Task to carry out
Extract from the entries below, exactly as given, only the lines from the line containing "IHC photomicrograph has" to the line containing "cytoplasmic/membranous protein positivity", both lines included.

-- The data follows --

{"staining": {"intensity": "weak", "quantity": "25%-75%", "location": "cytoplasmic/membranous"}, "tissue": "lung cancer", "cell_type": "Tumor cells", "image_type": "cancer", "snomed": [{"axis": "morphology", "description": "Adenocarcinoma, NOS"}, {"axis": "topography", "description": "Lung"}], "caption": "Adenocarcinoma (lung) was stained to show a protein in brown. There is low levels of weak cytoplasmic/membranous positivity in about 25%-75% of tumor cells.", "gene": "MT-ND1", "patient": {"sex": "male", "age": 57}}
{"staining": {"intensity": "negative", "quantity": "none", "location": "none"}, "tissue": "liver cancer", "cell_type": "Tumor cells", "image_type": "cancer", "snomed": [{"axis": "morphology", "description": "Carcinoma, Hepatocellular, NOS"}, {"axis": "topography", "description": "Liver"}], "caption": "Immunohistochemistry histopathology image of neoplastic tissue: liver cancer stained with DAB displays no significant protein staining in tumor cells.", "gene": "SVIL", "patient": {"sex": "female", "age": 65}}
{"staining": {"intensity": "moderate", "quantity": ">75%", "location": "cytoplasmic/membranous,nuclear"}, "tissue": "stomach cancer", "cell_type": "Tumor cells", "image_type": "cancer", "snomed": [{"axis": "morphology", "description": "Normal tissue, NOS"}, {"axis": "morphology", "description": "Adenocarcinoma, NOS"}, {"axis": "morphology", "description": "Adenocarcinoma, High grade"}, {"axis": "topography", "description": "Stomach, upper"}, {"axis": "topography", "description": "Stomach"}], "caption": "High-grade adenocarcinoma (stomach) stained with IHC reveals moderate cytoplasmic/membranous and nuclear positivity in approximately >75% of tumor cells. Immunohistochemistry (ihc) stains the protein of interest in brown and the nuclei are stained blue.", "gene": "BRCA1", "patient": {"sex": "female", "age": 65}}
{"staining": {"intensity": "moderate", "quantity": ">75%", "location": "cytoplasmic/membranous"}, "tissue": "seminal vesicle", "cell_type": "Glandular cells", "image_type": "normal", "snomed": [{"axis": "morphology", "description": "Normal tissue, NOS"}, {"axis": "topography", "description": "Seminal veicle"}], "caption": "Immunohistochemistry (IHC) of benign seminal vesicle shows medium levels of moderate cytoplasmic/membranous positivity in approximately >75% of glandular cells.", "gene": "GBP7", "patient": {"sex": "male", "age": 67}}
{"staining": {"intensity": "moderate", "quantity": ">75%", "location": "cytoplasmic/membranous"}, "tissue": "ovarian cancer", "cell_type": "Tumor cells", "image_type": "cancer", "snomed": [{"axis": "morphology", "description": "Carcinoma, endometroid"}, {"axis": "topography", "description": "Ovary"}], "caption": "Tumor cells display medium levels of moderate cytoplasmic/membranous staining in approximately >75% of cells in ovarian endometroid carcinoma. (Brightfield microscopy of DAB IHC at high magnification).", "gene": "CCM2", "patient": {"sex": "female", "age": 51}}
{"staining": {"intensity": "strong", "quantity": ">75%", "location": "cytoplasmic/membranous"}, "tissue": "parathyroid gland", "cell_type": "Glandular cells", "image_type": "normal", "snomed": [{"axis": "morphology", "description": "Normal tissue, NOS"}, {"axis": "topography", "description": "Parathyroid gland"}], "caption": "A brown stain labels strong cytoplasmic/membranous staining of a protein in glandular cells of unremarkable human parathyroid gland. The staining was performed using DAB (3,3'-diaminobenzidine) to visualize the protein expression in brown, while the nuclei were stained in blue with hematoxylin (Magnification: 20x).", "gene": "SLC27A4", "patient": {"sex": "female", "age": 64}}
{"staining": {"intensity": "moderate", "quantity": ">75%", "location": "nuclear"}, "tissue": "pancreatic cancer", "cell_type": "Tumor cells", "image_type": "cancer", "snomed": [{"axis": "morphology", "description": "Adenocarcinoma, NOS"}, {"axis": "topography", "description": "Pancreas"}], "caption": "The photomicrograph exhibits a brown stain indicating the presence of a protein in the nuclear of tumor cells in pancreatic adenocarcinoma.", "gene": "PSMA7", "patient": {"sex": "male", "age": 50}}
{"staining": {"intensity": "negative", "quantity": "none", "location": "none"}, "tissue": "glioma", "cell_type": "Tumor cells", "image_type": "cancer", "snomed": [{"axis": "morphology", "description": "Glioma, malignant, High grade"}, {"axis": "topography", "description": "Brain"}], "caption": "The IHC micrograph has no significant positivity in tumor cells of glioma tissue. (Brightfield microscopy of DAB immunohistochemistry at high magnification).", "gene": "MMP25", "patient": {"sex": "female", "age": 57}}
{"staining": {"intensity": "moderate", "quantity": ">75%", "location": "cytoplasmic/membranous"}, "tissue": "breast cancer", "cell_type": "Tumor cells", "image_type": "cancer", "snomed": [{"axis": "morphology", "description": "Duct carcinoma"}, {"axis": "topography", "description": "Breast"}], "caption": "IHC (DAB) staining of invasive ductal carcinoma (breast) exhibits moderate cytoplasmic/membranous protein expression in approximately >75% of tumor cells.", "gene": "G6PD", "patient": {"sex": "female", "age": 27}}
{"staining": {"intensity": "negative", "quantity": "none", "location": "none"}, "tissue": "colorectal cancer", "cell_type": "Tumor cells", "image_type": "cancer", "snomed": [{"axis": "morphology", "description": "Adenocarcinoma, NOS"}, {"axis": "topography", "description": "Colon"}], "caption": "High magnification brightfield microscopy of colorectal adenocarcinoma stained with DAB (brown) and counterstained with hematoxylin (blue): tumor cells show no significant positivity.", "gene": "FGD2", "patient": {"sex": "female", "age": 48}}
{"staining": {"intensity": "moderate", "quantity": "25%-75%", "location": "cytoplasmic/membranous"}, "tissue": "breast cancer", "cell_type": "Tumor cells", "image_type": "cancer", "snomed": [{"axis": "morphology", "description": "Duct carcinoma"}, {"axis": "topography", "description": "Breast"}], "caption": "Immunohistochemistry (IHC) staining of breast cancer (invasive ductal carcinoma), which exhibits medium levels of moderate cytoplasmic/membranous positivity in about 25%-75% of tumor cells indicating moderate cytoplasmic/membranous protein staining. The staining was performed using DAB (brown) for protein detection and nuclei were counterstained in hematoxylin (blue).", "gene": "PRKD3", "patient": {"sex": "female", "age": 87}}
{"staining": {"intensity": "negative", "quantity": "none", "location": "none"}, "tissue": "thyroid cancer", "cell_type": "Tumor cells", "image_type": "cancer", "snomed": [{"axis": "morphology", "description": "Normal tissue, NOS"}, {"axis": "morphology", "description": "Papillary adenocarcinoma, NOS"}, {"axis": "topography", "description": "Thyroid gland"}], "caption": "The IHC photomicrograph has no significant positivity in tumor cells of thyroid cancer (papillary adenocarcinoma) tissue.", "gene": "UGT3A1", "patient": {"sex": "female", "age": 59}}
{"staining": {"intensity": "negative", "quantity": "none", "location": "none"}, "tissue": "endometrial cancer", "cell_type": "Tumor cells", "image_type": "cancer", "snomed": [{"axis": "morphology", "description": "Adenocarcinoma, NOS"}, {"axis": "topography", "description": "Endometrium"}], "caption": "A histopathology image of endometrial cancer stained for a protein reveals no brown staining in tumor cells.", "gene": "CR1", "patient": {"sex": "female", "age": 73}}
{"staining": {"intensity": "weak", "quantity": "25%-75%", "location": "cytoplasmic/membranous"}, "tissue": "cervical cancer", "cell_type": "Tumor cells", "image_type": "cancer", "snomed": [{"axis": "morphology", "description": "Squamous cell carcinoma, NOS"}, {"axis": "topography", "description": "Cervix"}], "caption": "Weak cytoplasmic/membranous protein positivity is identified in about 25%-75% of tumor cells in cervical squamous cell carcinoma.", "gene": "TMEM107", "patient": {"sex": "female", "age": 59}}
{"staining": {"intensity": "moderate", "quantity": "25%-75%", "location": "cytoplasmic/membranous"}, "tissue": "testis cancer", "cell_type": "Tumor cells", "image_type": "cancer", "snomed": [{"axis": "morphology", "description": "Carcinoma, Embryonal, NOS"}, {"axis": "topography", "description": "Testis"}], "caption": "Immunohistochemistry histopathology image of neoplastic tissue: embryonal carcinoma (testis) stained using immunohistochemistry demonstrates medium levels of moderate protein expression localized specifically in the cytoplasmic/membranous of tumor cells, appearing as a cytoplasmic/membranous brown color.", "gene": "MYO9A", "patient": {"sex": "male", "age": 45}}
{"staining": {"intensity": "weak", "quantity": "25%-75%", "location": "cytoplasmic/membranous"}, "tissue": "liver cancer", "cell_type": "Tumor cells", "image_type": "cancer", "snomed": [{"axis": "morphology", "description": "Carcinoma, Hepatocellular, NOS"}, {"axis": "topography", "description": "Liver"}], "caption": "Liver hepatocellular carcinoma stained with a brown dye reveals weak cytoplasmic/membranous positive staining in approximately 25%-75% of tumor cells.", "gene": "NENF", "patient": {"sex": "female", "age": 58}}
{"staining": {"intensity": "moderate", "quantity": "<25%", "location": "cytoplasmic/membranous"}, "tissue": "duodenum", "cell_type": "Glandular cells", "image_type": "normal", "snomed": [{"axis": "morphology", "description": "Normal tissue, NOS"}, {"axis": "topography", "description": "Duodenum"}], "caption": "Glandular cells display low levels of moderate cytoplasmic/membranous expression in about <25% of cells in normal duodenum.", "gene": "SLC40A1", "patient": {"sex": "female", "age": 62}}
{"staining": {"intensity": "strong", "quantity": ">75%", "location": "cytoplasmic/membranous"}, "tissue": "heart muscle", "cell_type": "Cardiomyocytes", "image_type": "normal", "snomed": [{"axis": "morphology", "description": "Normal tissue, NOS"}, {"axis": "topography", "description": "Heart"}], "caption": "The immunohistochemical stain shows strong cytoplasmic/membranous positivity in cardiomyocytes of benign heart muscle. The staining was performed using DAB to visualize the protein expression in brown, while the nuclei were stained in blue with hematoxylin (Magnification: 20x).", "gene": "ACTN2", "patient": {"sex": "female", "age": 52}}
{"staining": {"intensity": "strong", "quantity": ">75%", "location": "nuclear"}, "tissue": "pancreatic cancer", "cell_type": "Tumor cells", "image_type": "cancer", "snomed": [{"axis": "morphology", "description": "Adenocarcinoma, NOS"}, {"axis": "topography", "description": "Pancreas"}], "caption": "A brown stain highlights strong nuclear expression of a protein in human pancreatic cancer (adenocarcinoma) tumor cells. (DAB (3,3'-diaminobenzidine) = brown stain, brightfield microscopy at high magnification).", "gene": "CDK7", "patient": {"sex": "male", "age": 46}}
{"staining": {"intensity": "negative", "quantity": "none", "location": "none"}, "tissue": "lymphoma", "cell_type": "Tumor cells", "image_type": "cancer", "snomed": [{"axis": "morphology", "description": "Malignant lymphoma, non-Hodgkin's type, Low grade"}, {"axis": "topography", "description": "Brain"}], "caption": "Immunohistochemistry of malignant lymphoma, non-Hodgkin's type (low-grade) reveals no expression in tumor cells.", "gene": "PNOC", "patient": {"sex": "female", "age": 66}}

-- The data concluded --

Response to this exercise
{"staining": {"intensity": "negative", "quantity": "none", "location": "none"}, "tissue": "thyroid cancer", "cell_type": "Tumor cells", "image_type": "cancer", "snomed": [{"axis": "morphology", "description": "Normal tissue, NOS"}, {"axis": "morphology", "description": "Papillary adenocarcinoma, NOS"}, {"axis": "topography", "description": "Thyroid gland"}], "caption": "The IHC photomicrograph has no significant positivity in tumor cells of thyroid cancer (papillary adenocarcinoma) tissue.", "gene": "UGT3A1", "patient": {"sex": "female", "age": 59}}
{"staining": {"intensity": "negative", "quantity": "none", "location": "none"}, "tissue": "endometrial cancer", "cell_type": "Tumor cells", "image_type": "cancer", "snomed": [{"axis": "morphology", "description": "Adenocarcinoma, NOS"}, {"axis": "topography", "description": "Endometrium"}], "caption": "A histopathology image of endometrial cancer stained for a protein reveals no brown staining in tumor cells.", "gene": "CR1", "patient": {"sex": "female", "age": 73}}
{"staining": {"intensity": "weak", "quantity": "25%-75%", "location": "cytoplasmic/membranous"}, "tissue": "cervical cancer", "cell_type": "Tumor cells", "image_type": "cancer", "snomed": [{"axis": "morphology", "description": "Squamous cell carcinoma, NOS"}, {"axis": "topography", "description": "Cervix"}], "caption": "Weak cytoplasmic/membranous protein positivity is identified in about 25%-75% of tumor cells in cervical squamous cell carcinoma.", "gene": "TMEM107", "patient": {"sex": "female", "age": 59}}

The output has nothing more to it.